Подходили все новые и новые люди. Скапливались вокруг памятника жертвам Первой мировой войны - простого обелиска с неразборчивой надписью: слова, каждое выбитое на отдельном камне, полустерлись. Большинство приглашенных пришли в черном, но попадались, как Белси, не в трауре. Невысокий жилистый человек в оранжевом дворницком балахоне гонял двух одинаковых белых бультерьеров по остаткам сада, сохранившегося между домом священника и зданием церкви. Собаководу явно не было дела до похорон. Гости смотрели на него с неодобрением; слышались упреки. Человек раз за разом кидал палку. Псы упорно приносили ее обратно, вцепившись зубами в оба конца и образуя диковинное восьмилапое существо с превосходной координацией.
- Кого тут только нет, - прошептал Джером (здесь все говорили шепотом). - Смотрите, она с кем только не общалась! Вы можете вообразить, чтобы у нас, в Америке, на похоронах, да и где бы то ни было, собралось такое разношерстное общество?
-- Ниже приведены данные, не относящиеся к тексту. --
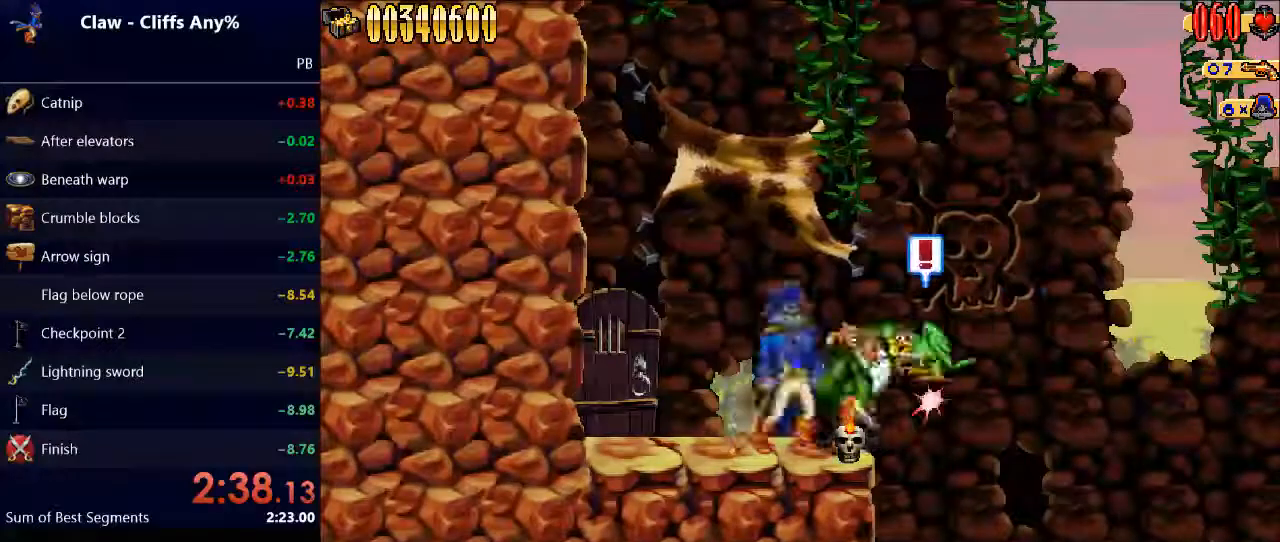
{"keys": ["e"], "events": [[33, "down", "down"], [400, "down", "up"], [500, "e", "down"]]}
Оглядевшись, остальные Белси с ним согласились. Тут были люди всех возрастов и цветов кожи, нескольких вероисповеданий; некоторые - в дорогих шляпах, жемчугах, кольцах, со строгими сумочками, некоторые - явно из другого мира: в джинсах и бейсболках, в сари и коротких пальто с застежками-палочками. И среди них - какое счастье! - Эрскайн Джиджиди. Окликать и махать рукой было бы неприлично; за другом семьи отправили Леви. Топая, как слон, Эрскайн, в щегольском зеленом твидовом костюме, направился в их сторону, помахивая зонтом, словно тросточкой. Не доставало лишь монокля. Кики смотрела на него и недоумевала, как она раньше не заметила: Эрскайн - портновская копия Монти, только чуть более вычурная.
- Эрск, слава Богу, и ты здесь, - Говард крепко обнял друга. - Но каким ветром? Я думал, ты на Рождество будешь в Париже.
- Я и был там, мы остановились в «Крийоне» (что за прелесть этот отель!), и мне позвонил Брокс, лорд Брокс, - вскользь упомянул Эрскайн. - Но, Говард, сам знаешь, с нашим приятелем Монти я знаком целую вечность. У нас давний спор: кто - он или я - был первым негром в Оксфорде. Пусть мы порой расходимся во взглядах, но мы люди цивилизованные. Поэтому я здесь.
- Разумеется, - с воодушевлением сказала Кики и пожала ему руку.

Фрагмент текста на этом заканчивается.